• **Directions**: Turn the lines from the start of the records through the line containing "Anleger mit einer", both included, into a Markdown table with the columns No. and Line, leaving out any blank lines.

• **Data records**:
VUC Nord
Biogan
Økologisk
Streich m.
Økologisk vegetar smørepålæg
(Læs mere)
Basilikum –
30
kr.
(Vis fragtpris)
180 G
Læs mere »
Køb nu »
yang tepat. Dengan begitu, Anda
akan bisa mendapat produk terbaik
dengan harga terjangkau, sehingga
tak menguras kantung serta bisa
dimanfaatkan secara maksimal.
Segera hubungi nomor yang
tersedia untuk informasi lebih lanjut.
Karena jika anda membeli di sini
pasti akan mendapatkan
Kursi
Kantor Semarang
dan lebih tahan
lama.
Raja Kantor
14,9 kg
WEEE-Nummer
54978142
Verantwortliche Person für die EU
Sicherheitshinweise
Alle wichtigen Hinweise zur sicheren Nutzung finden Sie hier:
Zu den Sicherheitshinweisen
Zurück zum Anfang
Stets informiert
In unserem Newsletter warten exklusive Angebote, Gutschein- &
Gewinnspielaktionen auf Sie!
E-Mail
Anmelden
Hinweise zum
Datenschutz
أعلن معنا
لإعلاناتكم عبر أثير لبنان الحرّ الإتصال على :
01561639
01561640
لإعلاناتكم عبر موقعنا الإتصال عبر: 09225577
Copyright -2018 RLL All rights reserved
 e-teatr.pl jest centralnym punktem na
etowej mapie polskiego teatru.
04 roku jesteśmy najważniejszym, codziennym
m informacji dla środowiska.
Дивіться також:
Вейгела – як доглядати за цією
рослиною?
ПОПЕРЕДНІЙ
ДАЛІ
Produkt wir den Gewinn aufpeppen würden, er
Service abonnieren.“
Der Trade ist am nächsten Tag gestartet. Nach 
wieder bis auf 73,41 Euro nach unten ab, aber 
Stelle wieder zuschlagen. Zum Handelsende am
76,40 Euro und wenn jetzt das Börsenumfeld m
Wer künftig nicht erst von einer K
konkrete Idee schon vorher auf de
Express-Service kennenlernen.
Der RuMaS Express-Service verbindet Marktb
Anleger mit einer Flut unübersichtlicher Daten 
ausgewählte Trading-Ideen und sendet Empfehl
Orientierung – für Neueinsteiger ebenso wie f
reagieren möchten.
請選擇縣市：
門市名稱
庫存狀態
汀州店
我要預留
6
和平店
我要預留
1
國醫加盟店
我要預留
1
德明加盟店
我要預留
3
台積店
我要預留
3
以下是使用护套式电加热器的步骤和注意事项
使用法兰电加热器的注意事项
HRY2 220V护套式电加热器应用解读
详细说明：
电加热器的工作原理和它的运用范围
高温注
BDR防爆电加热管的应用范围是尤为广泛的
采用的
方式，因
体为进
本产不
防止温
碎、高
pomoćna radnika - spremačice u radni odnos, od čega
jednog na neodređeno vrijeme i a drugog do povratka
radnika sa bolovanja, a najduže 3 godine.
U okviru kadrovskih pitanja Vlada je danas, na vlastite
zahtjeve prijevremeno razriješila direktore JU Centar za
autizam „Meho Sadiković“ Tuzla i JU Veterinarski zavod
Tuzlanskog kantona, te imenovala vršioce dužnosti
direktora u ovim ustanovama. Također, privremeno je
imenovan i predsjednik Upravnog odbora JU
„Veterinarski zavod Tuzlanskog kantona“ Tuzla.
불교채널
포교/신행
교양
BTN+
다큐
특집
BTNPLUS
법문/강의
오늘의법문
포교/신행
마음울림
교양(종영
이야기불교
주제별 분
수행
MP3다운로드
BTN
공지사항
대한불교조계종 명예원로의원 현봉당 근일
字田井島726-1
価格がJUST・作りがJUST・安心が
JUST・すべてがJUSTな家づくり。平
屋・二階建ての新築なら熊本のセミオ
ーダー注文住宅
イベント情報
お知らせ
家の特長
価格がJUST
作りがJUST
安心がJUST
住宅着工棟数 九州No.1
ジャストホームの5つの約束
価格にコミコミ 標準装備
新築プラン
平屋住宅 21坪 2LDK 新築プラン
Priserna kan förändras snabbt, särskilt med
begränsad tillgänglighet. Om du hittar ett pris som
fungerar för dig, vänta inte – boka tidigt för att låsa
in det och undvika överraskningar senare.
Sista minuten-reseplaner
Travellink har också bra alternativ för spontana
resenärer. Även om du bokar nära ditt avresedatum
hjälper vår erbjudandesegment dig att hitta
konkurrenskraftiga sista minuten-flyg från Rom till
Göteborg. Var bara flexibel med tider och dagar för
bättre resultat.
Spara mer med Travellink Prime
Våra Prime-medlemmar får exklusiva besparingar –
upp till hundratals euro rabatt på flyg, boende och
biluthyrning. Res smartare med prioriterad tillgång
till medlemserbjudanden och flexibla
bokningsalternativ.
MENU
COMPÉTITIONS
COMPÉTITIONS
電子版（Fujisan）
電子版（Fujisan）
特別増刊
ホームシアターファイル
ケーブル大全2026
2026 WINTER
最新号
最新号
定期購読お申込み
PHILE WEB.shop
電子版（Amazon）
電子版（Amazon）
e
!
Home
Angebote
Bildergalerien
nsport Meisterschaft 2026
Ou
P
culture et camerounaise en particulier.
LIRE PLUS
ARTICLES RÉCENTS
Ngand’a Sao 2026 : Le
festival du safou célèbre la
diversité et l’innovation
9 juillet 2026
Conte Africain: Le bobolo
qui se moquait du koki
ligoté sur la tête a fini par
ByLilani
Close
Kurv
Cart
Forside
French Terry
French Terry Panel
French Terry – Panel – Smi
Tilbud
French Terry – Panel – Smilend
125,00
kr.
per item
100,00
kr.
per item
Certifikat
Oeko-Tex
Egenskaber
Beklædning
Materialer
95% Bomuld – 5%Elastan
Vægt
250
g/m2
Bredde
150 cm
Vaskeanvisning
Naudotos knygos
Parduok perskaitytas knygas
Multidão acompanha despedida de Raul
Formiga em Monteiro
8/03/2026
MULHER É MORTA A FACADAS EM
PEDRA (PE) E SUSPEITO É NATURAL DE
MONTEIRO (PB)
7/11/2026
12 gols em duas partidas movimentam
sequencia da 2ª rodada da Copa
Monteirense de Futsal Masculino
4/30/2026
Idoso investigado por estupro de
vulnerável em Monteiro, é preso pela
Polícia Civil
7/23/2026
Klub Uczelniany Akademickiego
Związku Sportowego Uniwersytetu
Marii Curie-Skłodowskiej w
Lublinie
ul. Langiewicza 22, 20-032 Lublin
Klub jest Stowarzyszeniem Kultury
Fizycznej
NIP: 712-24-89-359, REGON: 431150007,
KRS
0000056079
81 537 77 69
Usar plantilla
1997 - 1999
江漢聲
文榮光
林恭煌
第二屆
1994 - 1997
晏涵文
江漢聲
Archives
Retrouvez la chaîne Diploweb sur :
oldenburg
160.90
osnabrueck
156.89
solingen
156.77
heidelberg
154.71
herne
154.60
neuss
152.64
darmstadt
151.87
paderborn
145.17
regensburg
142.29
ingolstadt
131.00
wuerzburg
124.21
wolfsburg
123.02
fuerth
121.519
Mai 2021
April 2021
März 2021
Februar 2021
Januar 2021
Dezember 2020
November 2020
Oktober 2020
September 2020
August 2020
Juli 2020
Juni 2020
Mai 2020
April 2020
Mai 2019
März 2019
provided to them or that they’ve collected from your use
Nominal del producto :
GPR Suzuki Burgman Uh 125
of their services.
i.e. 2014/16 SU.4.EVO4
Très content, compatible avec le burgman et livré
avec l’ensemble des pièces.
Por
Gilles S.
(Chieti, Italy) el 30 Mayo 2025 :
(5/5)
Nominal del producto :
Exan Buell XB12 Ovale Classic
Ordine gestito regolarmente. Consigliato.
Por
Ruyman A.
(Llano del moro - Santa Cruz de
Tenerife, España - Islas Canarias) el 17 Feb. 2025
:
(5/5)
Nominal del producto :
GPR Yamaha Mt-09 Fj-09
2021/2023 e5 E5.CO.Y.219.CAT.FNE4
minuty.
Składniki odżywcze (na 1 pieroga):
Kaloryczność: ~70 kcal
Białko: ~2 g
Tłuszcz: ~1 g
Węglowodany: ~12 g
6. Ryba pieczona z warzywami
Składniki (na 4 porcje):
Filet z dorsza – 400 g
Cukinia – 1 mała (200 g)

• **Solved problem**:
| No. | Line |
|---|---|
| 1 | VUC Nord |
| 2 | Biogan |
| 3 | Økologisk |
| 4 | Streich m. |
| 5 | Økologisk vegetar smørepålæg |
| 6 | (Læs mere) |
| 7 | Basilikum – |
| 8 | 30 |
| 9 | kr. |
| 10 | (Vis fragtpris) |
| 11 | 180 G |
| 12 | Læs mere » |
| 13 | Køb nu » |
| 14 | yang tepat. Dengan begitu, Anda |
| 15 | akan bisa mendapat produk terbaik |
| 16 | dengan harga terjangkau, sehingga |
| 17 | tak menguras kantung serta bisa |
| 18 | dimanfaatkan secara maksimal. |
| 19 | Segera hubungi nomor yang |
| 20 | tersedia untuk informasi lebih lanjut. |
| 21 | Karena jika anda membeli di sini |
| 22 | pasti akan mendapatkan |
| 23 | Kursi |
| 24 | Kantor Semarang |
| 25 | dan lebih tahan |
| 26 | lama. |
| 27 | Raja Kantor |
| 28 | 14,9 kg |
| 29 | WEEE-Nummer |
| 30 | 54978142 |
| 31 | Verantwortliche Person für die EU |
| 32 | Sicherheitshinweise |
| 33 | Alle wichtigen Hinweise zur sicheren Nutzung finden Sie hier: |
| 34 | Zu den Sicherheitshinweisen |
| 35 | Zurück zum Anfang |
| 36 | Stets informiert |
| 37 | In unserem Newsletter warten exklusive Angebote, Gutschein- & |
| 38 | Gewinnspielaktionen auf Sie! |
| 39 | E-Mail |
| 40 | Anmelden |
| 41 | Hinweise zum |
| 42 | Datenschutz |
| 43 | أعلن معنا |
| 44 | لإعلاناتكم عبر أثير لبنان الحرّ الإتصال على : |
| 45 | 01561639 |
| 46 | 01561640 |
| 47 | لإعلاناتكم عبر موقعنا الإتصال عبر: 09225577 |
| 48 | Copyright -2018 RLL All rights reserved |
| 49 |  e-teatr.pl jest centralnym punktem na |
| 50 | etowej mapie polskiego teatru. |
| 51 | 04 roku jesteśmy najważniejszym, codziennym |
| 52 | m informacji dla środowiska. |
| 53 | Дивіться також: |
| 54 | Вейгела – як доглядати за цією |
| 55 | рослиною? |
| 56 | ПОПЕРЕДНІЙ |
| 57 | ДАЛІ |
| 58 | Produkt wir den Gewinn aufpeppen würden, er |
| 59 | Service abonnieren.“ |
| 60 | Der Trade ist am nächsten Tag gestartet. Nach  |
| 61 | wieder bis auf 73,41 Euro nach unten ab, aber  |
| 62 | Stelle wieder zuschlagen. Zum Handelsende am |
| 63 | 76,40 Euro und wenn jetzt das Börsenumfeld m |
| 64 | Wer künftig nicht erst von einer K |
| 65 | konkrete Idee schon vorher auf de |
| 66 | Express-Service kennenlernen. |
| 67 | Der RuMaS Express-Service verbindet Marktb |
| 68 | Anleger mit einer Flut unübersichtlicher Daten  |